The objective of this assignment is to implement a tiled matrix multiplication kernel that can support arbitrary sized matrices.
Please join the Lab1 by clicking the following link: https://classroom.github.com/a/_UVh2NcI .
Edit the source files kernel.cu and main.cu to complete the functionality of matrix multiplication on the device. The two matrices could be any size, but we will not test your code with an output matrix size exceeding 65,536 elements (for example, 256 x 256 input matrices) on GPGPU-Sim.
There are three modes of operation for the application. Check “main.cu” for a description of the modes (repeated below). You will support each of these modes using a Tiled matrix multiplication implementation.
No arguments: The application will create two randomly initialized matrices to multiply size (1000×1000). After the device multiplication is invoked, it will compute the correct solution matrix using the CPU and compare that solution with the device-computed solution. If it matches (within a certain tolerance), if will print out “Test PASSED” to the screen before exiting.
One argument: The application will use the random initialization to create the input matrices (size mxm, where m is the argument. Start your testing with small matrices.
Three arguments m, k, and n: The application will initialize the two input matrices with random values. A matrix will be of size m x k while the B matrix will be of size k x n, producing a C matrix of size m x n
Note that if you wish, you may add a mode to accept input matrices from files, or to dump input and output matrices to files to facilitate testing.

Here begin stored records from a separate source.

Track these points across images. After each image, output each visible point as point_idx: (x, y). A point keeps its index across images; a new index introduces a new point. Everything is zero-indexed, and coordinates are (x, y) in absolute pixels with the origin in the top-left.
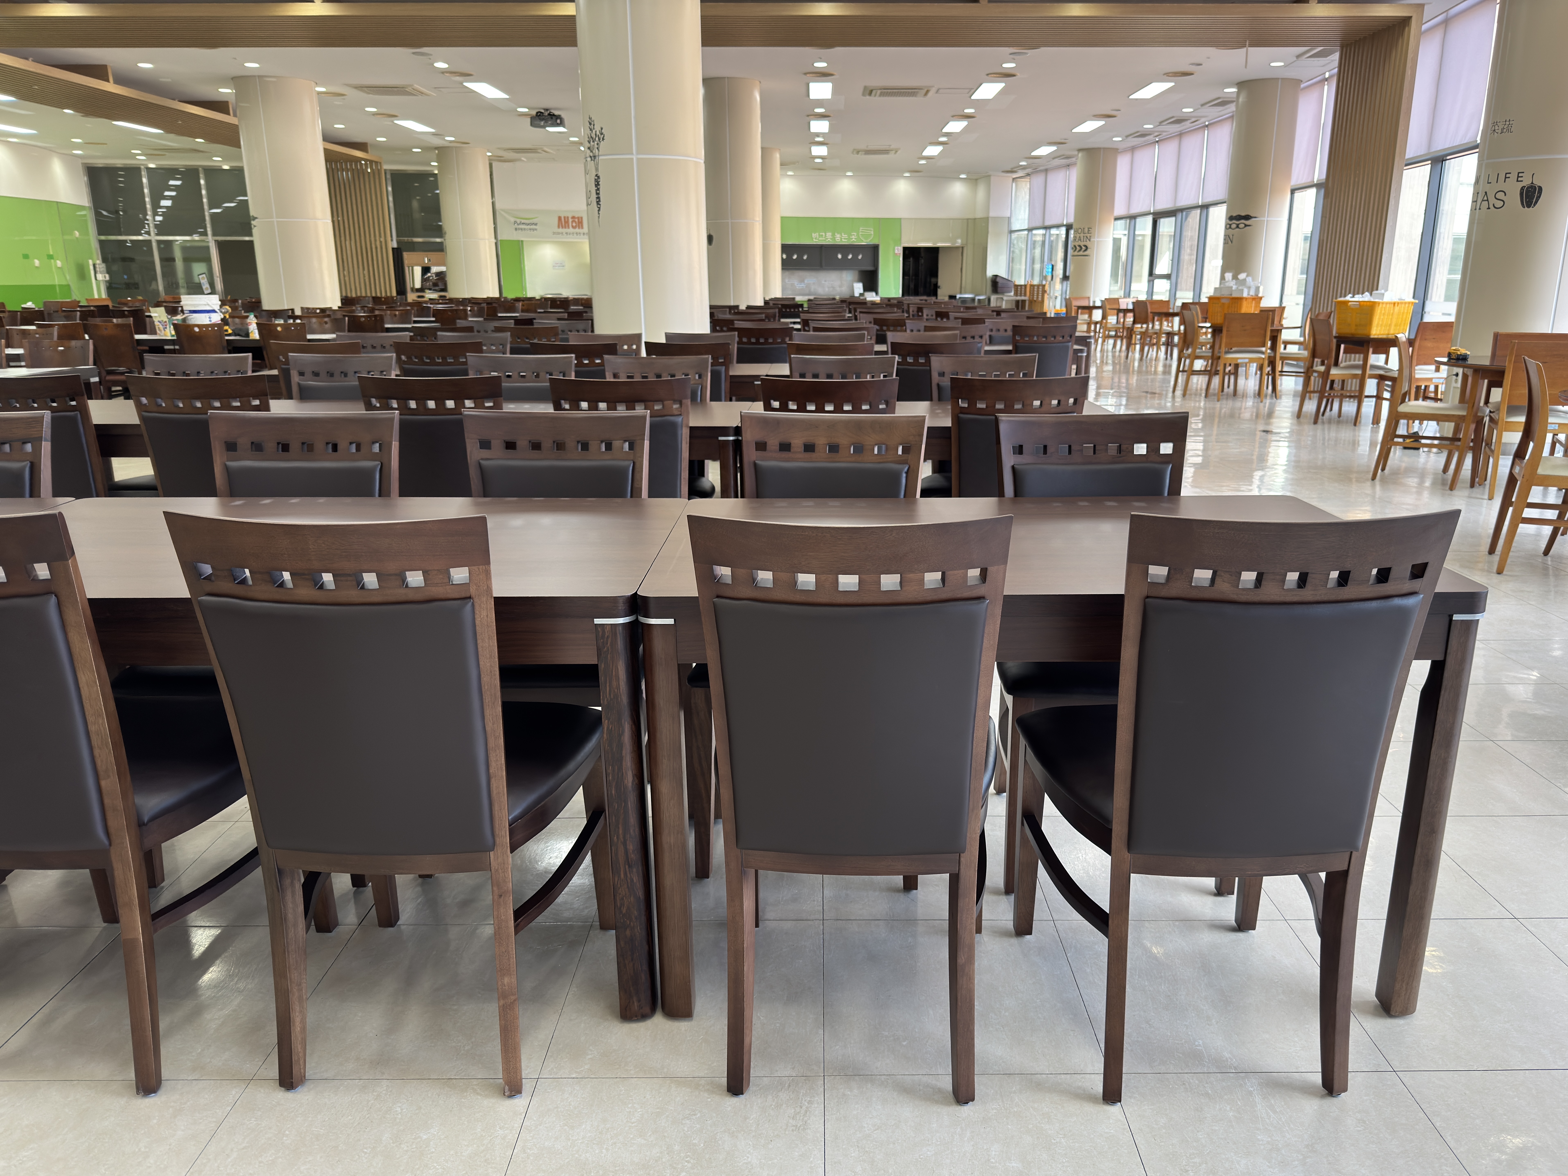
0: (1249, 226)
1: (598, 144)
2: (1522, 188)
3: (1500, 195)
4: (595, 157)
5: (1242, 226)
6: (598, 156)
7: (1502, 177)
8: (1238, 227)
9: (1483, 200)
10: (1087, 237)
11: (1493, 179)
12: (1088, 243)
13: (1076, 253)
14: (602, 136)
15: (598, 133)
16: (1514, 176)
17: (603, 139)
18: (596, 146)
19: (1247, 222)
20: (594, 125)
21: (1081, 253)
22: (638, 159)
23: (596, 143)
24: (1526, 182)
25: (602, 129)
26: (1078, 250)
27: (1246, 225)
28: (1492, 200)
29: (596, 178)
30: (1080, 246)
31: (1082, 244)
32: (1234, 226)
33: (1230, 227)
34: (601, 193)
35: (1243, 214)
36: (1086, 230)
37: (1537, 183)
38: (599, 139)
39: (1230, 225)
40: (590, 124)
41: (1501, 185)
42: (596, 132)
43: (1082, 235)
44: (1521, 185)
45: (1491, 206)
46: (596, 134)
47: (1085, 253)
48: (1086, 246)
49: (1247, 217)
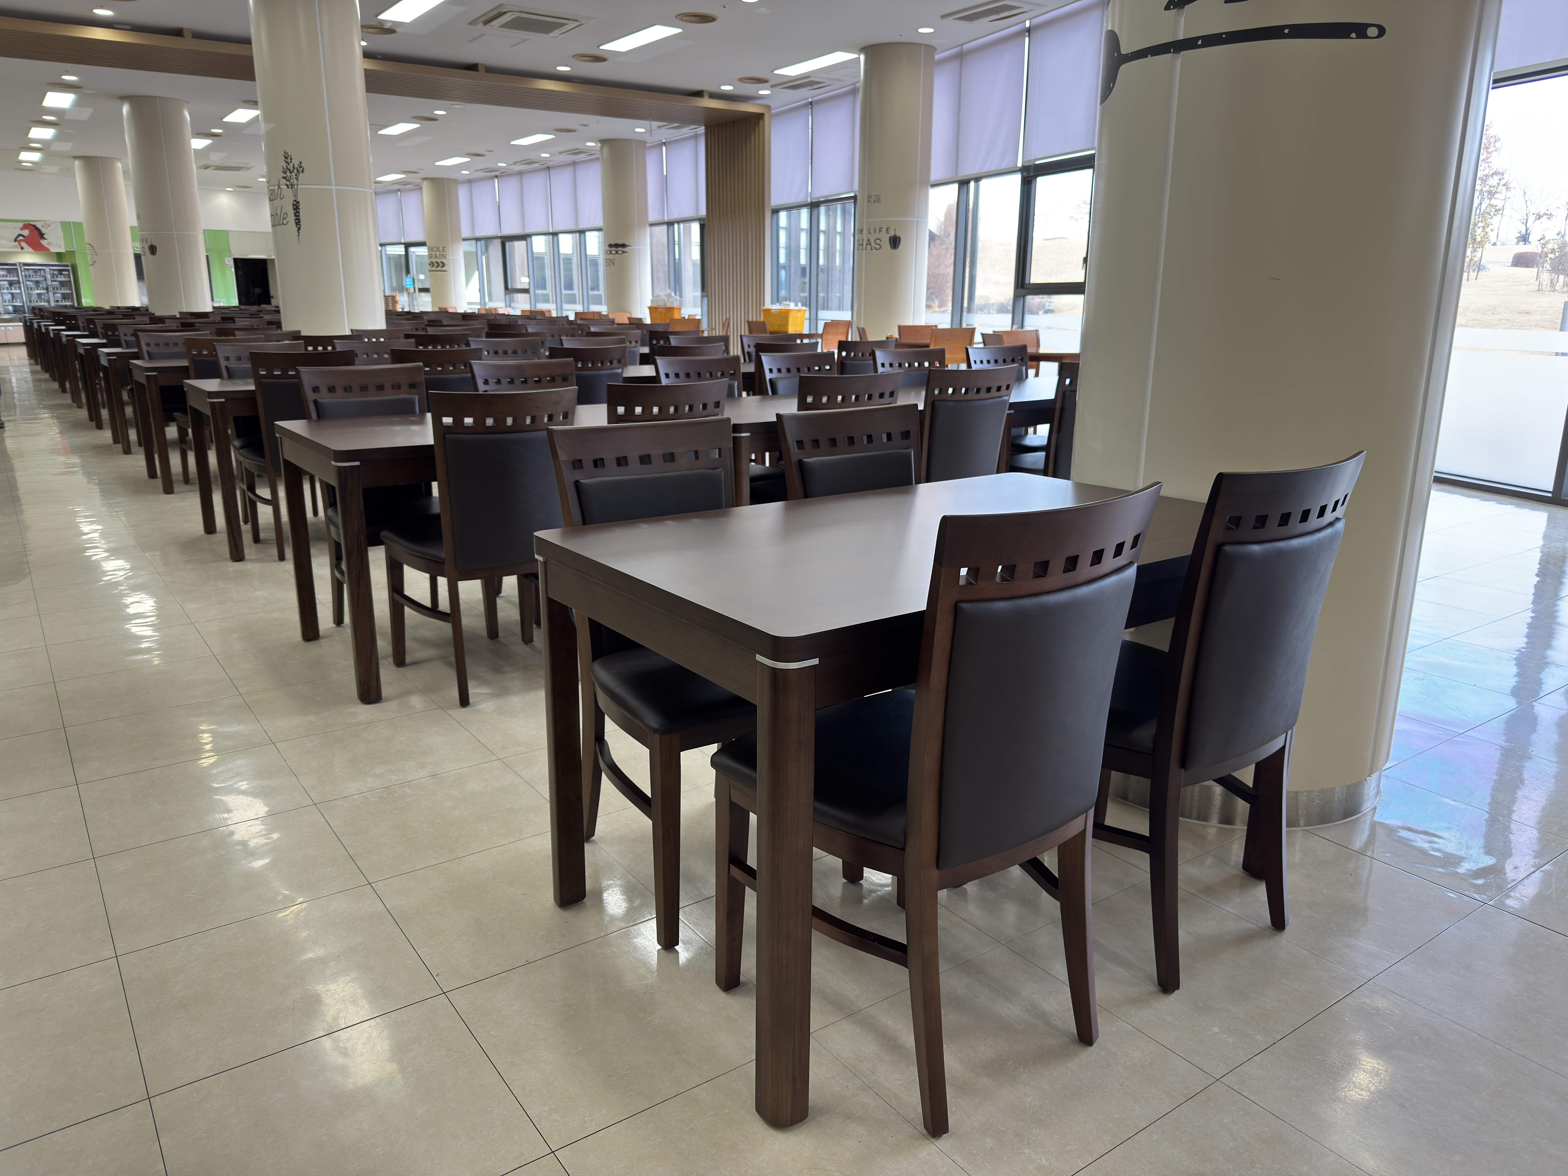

The first three modes must remain untouched.
At the end commit and push your completed tiled matrix multiplication code to the private repository. (Don’t forget to check the correctness of tour code in GitHub)

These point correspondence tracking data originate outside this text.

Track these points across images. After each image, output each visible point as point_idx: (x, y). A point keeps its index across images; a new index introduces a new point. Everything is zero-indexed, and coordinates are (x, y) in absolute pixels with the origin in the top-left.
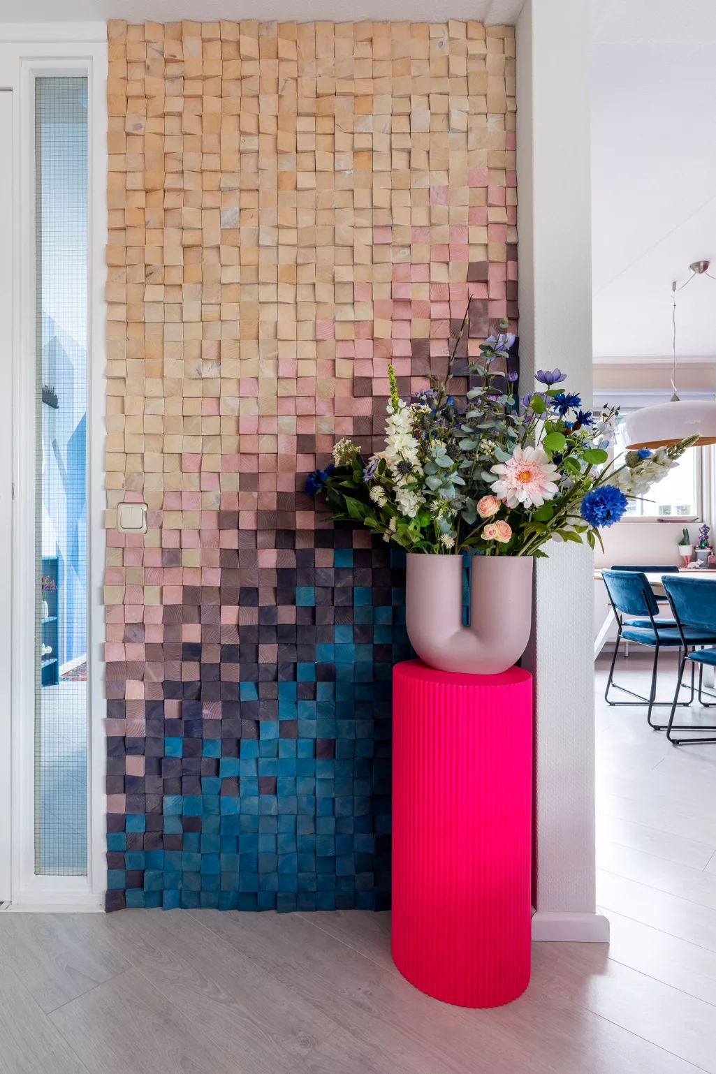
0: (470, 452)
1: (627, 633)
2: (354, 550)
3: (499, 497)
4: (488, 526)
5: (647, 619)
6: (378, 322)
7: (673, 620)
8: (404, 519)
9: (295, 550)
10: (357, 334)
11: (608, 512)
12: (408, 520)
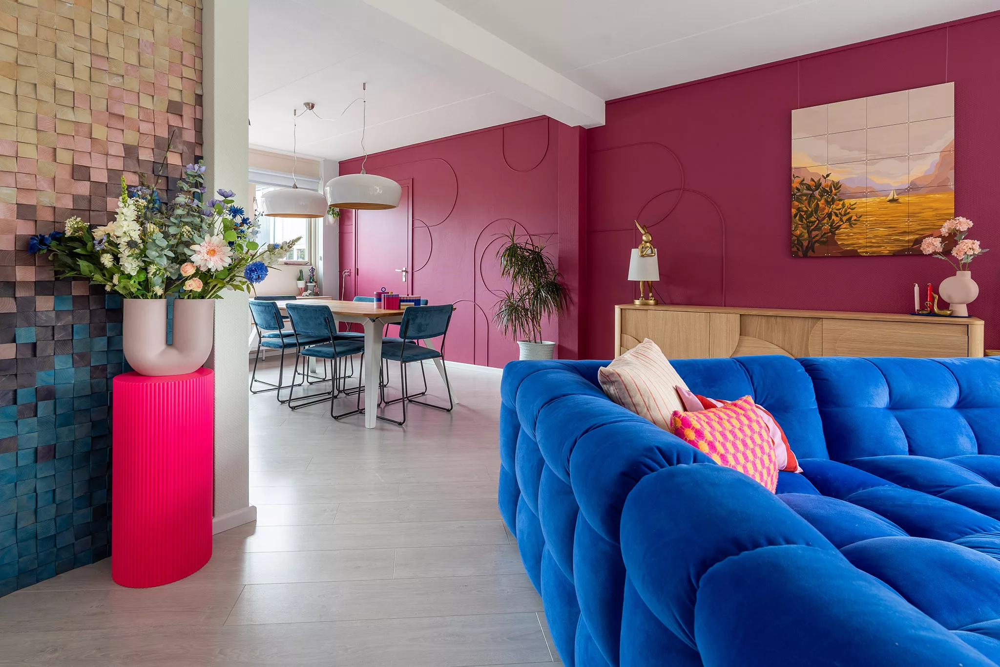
0: (175, 235)
1: (265, 342)
2: (74, 296)
3: (195, 264)
4: (188, 281)
5: (277, 332)
6: (95, 127)
7: (292, 331)
8: (126, 276)
9: (15, 298)
10: (77, 131)
11: (259, 275)
12: (129, 277)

In this lab, we will analyze memory behavior of tiled matrix multiplication using GPGPU-Sim.
To aid in analyzing the microarchitectural properties of these programs, it may help to save the output of the GPGPU-Sim run into a file. Do NOT commit any output files to the git repository.
Since the focus of this lab is on memory performance, we will focus mainly on these memory statistics:
gpgpu_n_load_insn gpgpu_n_store_insn gpgpu_n_shmem_insn
Number of global/local load instructions executed.

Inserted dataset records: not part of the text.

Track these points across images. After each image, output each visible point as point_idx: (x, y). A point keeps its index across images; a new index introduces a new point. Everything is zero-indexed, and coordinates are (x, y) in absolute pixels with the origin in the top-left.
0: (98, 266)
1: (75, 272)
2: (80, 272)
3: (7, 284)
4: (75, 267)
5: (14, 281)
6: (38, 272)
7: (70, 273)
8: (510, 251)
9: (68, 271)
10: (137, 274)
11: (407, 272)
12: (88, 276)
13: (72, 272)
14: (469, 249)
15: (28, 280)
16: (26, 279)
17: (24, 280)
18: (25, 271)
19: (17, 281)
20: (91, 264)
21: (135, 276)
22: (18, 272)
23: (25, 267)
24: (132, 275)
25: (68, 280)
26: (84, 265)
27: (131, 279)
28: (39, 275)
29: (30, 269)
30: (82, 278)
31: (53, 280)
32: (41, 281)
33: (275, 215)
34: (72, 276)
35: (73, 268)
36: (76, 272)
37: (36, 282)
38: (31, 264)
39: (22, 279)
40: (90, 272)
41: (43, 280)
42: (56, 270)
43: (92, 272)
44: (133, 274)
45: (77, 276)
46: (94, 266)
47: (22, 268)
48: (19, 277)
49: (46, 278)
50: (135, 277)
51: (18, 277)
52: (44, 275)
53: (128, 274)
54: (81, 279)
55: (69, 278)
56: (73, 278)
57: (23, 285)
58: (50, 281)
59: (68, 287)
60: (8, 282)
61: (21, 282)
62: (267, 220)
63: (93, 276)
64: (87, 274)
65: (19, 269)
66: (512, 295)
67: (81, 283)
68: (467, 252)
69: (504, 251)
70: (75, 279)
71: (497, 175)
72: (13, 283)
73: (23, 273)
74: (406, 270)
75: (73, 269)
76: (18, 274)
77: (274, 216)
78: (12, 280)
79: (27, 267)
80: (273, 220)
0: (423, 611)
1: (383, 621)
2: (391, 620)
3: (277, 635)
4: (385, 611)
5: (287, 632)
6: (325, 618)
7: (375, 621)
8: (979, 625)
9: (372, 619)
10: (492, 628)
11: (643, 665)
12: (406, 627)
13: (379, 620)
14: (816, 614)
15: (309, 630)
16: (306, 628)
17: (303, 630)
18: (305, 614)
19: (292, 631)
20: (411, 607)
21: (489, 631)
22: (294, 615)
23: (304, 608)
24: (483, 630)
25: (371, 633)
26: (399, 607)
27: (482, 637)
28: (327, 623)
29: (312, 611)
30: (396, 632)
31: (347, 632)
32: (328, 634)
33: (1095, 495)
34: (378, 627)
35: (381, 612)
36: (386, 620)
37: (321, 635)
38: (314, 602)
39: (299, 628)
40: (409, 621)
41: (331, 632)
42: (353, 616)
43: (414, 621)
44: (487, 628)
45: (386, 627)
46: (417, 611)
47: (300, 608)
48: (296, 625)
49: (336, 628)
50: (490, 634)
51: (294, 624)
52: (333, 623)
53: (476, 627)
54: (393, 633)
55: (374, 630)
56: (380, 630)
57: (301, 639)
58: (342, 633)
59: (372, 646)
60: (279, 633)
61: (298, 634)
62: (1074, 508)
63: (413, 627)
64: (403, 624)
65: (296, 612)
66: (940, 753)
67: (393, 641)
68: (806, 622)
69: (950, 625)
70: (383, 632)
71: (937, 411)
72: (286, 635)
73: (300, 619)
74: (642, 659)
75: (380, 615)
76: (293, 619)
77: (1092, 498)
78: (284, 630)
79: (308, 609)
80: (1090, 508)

Number of global/local store instructions executed.
Number of shared memory instructions executed.
Please put the output of your code and GPGPU-Sim on the report.
Also, answer the following questions:
On Bender, compare the execution time of a 256 x 256 square matrix multiplication compared to a 1024 x 64 and 64 x 1024 rectangular matrix multiply. All input matricies have 65k entries. What do you observe? Which is faster? Can you explain the observed behavior? Tip: You may want to comment out the “verify()” function in “main.cu” when timing this question.
Conceptual Question: For a 64 square tiled matrix multiplication, how many times is each element of the input matrices loaded from global memory? Assume 16×16 tiles.
Conceptual Question: For a 64 square non-tiled matrix multiplication, how many times is each element of the input matrices loaded from global memory?
GPGPU-Sim related question: In this part, we will compare the execution of a 128×128 square tiled matrix multiplication across different tile sizes. Run ./sgemm-tiled 128 in GPGPU-Sim with TILE_SIZE of 8, 16 (default), and 32. Fill the following table:
Instruction per cycle
Total loads to global memory
Total stores to global memory
Total accesses to shared memory
Which tile size resulted in the least number of accesses to global memory? Which tile size resulted in the most number of accesses to global memory? What is the reasoning behind this observation?
Which tile size performed the fastest, which tile size performed the slowest? Why do you think that is?
Push your final code to GitHub and check if your codes work correctly.
Answer the previous questions in a pdf file. Please include your GitHub username in your report. And,
Do not forget to upload your report on iLearn.
Do not forget to push your report to GitHub.